The Growth of a Programmer

Writing software is hard. I’m reminded of that every time someone asks me to teach them. The basics are convoluted, the syntax is unique; It’s 100% logic that you have to hold in your head while you craft words that semantically make little sense, unless you’re a compiler or interpreter.

Eventually, the programmer gets the basics down; they start to make something, like the oh-so-trivial todo application, for example. At a first attempt, it’s almost 100% guaranteed to be in one giant file. Because that’s what the programmer had done up until then. They’ll carry that habit on forever and spend 4-5 years trying to break the habit.

The programmer may go on to build more complex things, learning about patterns and algorithms. They may pick up some discrete mathematics and some physics equations if they go down the gaming route. They’ll learn to build things in discrete units and test them.

The programmer takes these lessons and builds excessively complex software. They learn to engineer. There are facades, flyweights, factories, decorators, builders, inversion containers, and so much more. They engineer themselves into tightly coupled systems.

The programmer learns from the mess they build, and they learn to decouple. They learn systems engineering. They learn message passing, command/query separation, eventual consistency, brokers, circuit breakers, n-tier.

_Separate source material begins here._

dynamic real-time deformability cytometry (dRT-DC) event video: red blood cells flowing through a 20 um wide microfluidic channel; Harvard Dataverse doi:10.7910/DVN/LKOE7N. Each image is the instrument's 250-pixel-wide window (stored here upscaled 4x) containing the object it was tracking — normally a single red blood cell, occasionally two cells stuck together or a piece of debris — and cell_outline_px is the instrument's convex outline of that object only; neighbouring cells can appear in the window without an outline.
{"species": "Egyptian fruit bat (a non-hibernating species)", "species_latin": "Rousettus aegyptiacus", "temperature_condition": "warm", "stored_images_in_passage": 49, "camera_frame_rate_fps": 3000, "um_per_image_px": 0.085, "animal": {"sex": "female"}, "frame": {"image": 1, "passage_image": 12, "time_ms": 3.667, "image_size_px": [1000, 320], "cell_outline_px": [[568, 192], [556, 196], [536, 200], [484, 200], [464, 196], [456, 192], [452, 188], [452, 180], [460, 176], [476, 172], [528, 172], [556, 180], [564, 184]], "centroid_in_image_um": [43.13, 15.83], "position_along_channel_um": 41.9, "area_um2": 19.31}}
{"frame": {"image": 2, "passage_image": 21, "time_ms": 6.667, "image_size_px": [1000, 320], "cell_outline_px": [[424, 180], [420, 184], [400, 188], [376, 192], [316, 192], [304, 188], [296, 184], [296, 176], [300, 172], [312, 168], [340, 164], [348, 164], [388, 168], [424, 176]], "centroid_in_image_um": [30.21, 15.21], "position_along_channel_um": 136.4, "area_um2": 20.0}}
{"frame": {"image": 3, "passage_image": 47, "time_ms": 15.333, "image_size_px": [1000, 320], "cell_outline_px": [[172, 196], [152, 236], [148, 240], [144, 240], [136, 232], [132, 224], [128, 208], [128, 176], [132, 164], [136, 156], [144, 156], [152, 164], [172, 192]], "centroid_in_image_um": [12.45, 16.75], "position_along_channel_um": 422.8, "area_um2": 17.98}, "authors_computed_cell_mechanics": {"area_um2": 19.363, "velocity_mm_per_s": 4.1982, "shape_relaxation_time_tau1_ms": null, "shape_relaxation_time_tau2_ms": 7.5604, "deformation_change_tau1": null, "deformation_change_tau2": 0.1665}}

They learn to architect.

The programmer thinks they’ve mastered the craft. They write everything in one file and don’t give a damn. The code is concise and makes no sense until it’s been read five times over. Whatever they write, it generally works the first time. They love deleting code and fight against scope creep. There will be a typo on line 288 … but there’s nothing wrong with line 288, and they’ll flip the fucking table.